A museum will provide information not only about the great apes but also will include demonstrations on comparative studies between apes and humans.

A separate education and behavioral studies campus will draw students from near and far. Dormitories will provide them with a ready place to stay.

“There is so much to be learned, but unless something is done soon, there will be no animals left for future generations of scientists,” Povinelli says. “Numbers being bred are very limited.”

The United States banned the importation of chimpanzees from the wild in 1977, and in December 1988 the U.S. Fish and Wildlife Service upgraded the status of the African chimpanzee from threatened to endangered, making it illegal to import any chimp from Africa, including those from captive breeding laboratories.

There are fewer than 300 chimpanzees living in accredited zoos in the United States, and the largest owner of chimpanzees, the National Institute of Health, banned all breeding programs at U.S. facilities in 1995, Povinelli said. As a result, some the NIC’s 1,300 chimpanzees are a minimum of 13 years old, while many others more are much older, he says. “Chimpanzees live to about 50 years of age.”

There are even fewer lowland gorillas, Povinelli says.

National and international scientists have been talking about the need for a facility for more than five years, Povinelli says. “The time is now, not later.”

Denise Dufour, one of six people heading the project, says she became involved when she realized the facility could be a huge tourist draw for the state.

“Once you market it as a tourist issue, it makes the project more self-sustaining,” she says. “Not only will it bring visitors to the area, but it will provide over 500 people with jobs.”

There will be jobs from parking cars to working at the on-site farm where food for the apes will be grown.

Plans include a visitor center and Imax MPX Theater, botanical gardens, a bird sanctuary, walking and biking trails, campgrounds, a golf course, an outdoor amphitheater, a conference center, a hotel and various restaurants and coffee shops.
Funds to keep the facility going will come from these additional attractions, she says.

Dufour; Povinelli; Gregg Gothreaux of the Lafayette Economic Authority; Ashley Boustany, daughter of U.S. Senator Charles Boustany; Gerald Breaux of the Lafayette Convention and Visitors Commission; and Cliff Deal, state museums coordinator, serve as members of the National Great Ape Preservation Foundation, the nonprofit corporation formed to establish the observatory and gardens.

The foundation has already received phone calls from the mayors of Sunset and Rayne, each seeking consideration for their communities as a site location, Dufour says.

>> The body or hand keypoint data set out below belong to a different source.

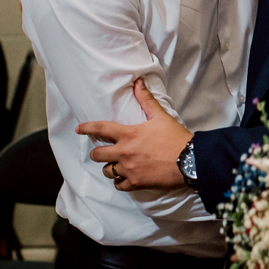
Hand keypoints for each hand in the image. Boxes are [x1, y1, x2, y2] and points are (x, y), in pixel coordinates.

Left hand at [75, 79, 193, 190]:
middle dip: (97, 153)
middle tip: (101, 152)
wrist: (190, 161)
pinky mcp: (137, 183)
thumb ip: (146, 100)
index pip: (100, 129)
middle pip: (98, 155)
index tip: (79, 129)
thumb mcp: (160, 116)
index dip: (87, 128)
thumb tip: (138, 82)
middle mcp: (124, 153)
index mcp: (128, 135)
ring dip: (109, 168)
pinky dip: (120, 182)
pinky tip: (124, 179)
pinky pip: (119, 185)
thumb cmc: (175, 137)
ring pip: (107, 171)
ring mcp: (129, 170)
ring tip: (115, 165)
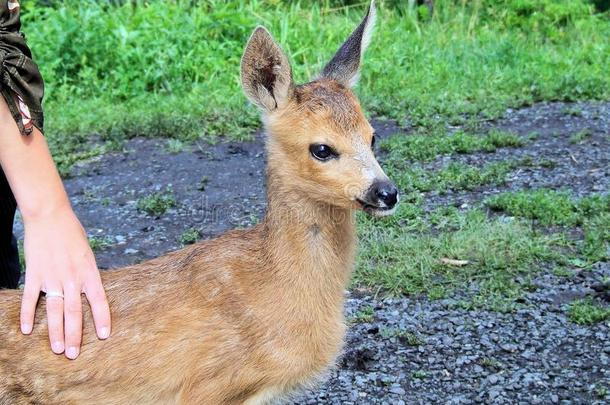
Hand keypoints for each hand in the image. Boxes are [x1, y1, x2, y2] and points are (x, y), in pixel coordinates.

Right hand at [20, 207, 110, 358]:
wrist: (50, 215)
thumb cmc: (72, 233)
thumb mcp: (88, 253)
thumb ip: (88, 274)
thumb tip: (89, 292)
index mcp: (89, 271)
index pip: (99, 300)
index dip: (102, 319)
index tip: (105, 336)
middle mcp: (72, 278)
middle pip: (75, 312)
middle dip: (75, 335)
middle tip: (74, 355)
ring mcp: (52, 277)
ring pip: (55, 310)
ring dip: (55, 331)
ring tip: (57, 350)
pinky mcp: (35, 274)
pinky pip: (31, 299)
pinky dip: (28, 315)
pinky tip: (27, 331)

Similar-type tourist destinations generate $80 to $120 million in annual revenues, she says. “Can you imagine the impact something like this will have, and not only on a local economy but on the state as a whole?”

The $10 million startup money the foundation is seeking from the state is for land purchase, design costs and infrastructure work. Additional money will come from donations and grants.

Randy Rivera, the project architect, says plans are still too unformed to comment on location though they are looking anywhere along the Interstate 10 corridor from 2 miles south of it to 20 miles north.

“One thing we do know is a lot of water is going to be demanded,” he says. It will be necessary to have access to a waterway for maintenance of the island habitats.
The project, designed in phases, should take four years to complete, Rivera says.

He adds: “This will be the first of its kind in the entire world. It’s up to Lafayette and Louisiana not to lose it.”

The project will bring to two the number of chimp-based facilities in Louisiana. Chimp Haven, located in Keithville southwest of Shreveport, provides a sanctuary for chimps who have been retired from research or entertainment.